Alternatively, users can disable patient information overlays or use an anonymization algorithm embedded in a picture archiving and communications system before saving a screen or active window presentation. Neither cropping out PHI with image formatting tools nor using “black bars” to obscure PHI are safe and compliant practices for deidentification.
As is the case with many new technologies, deidentification for the sake of deidentification doesn’t necessarily benefit the research community. Michela says deidentification needs to meet a specific demand.
“The process starts with researchers knowing what they need and then deidentifying for that need,” he says. “Conducting widespread deidentification would be costly. You need to work backward by finding out what the research is about, what the patient group is, and what need is being investigated.”
Michela adds that knowing the purpose of the research can be important in determining which data are important to leave with the image.
“If you wipe out everything, you can lose important clinical data, such as the patient’s diagnosis,” he says. “You don’t want to affect the data to the point where it would alter the image and, therefore, the research.”
Multistep Process
Life Image and Ambra Health’s solutions work in collaboration with the Google Cloud Healthcare API, adding a service that uses a combination of machine learning and human validators to Google’s own deidentification capabilities.
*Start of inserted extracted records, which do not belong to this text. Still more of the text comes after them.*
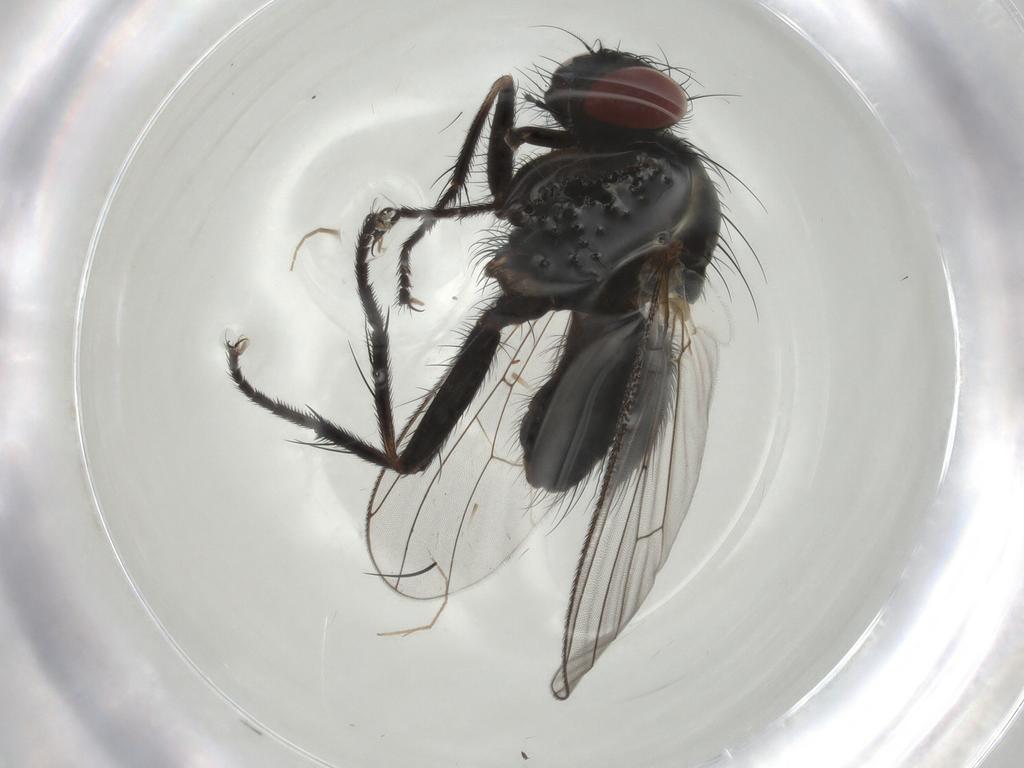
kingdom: Animalia
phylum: Arthropoda
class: Insecta
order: Diptera
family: Muscidae
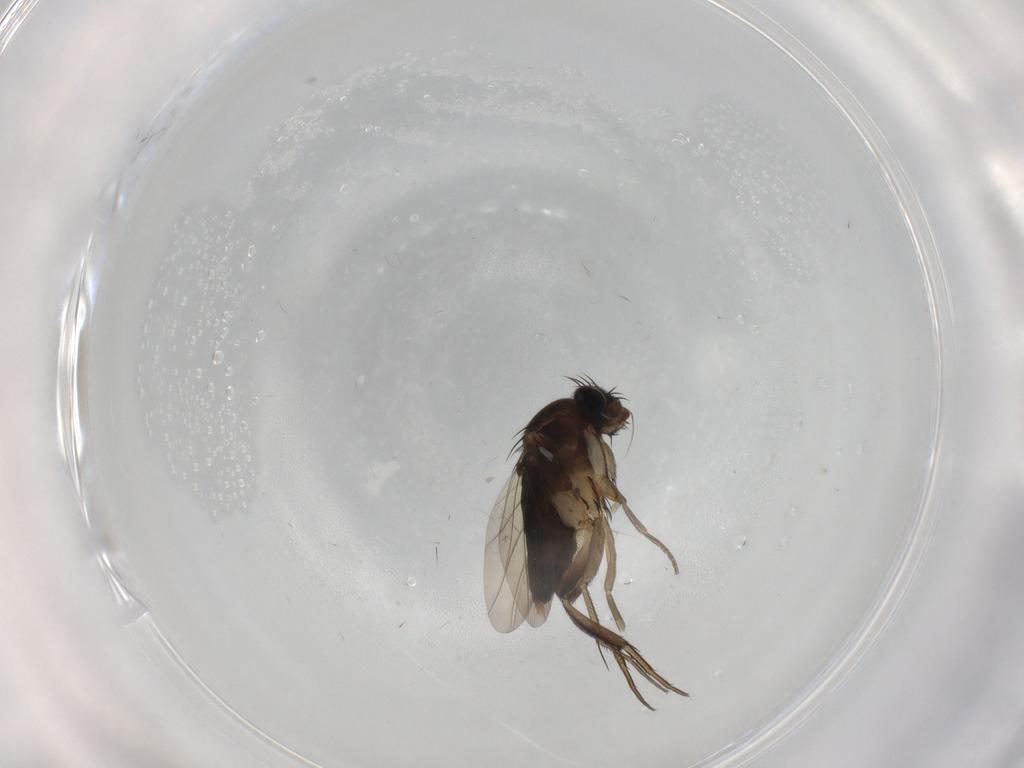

Michela says another “essential” step in successful deidentification for research purposes is to link the imaging data to other data sets, such as pharmaceutical information or EHR data. “It’s important to know the patient, including their medical history and what medications they’re taking,” he says.
As Michela explains, PHI is embedded in the metadata, the DICOM (Digital Imaging and Communications in Medicine) headers, and the DICOM image itself. Removing PHI from three different locations presents a significant challenge.
Another challenge lies in gathering clinical imaging data from a variety of medical facilities and imaging centers. Different locations use equipment manufactured by different vendors, each with slightly different methods of embedding data.
“There are DICOM standards, but some vendors have private tags that need to be located in the image and removed as well,” Gabelman says. “You might easily remove the standard tags but miss the private tags.”
Michela adds, “The pure mathematical variety makes it difficult to find all the data. And add to that the capability of physicians to add data while they are reviewing images. There are many variables involved to overcome.”
Over time, Gabelman says, users learn the nuances of the different vendors, as well as of each modality, and can incorporate rules-based automation into the deidentifying tool.
“Rules-based automation is like making a key to each vendor’s images that enables you to identify how and where they incorporate PHI,” she says.
In the end, however, there are cases where identifying a patient, although not by name, remains a possibility, even after all PHI is removed from the images.
“For example, you can eliminate the patient’s name from an image of that person’s head, but the shape of the head could be so unique that it would still be an identifier of that individual,” Michela says.
There is also the matter of the potential for reidentification of a patient, for certain research purposes, using data extracted from the image. That scenario needs to be taken into consideration when conducting the deidentification, Michela says. In instances such as this, the data become like pieces of a puzzle that may need to be put back together for other research projects.
Medical images have many layers of data and uses beyond the nature of their original purpose. What they reveal is truly more than meets the eye.
— Kathy Hardy is a freelance writer based in Phoenixville, Pennsylvania. She is a frequent contributor to Great Valley Publishing.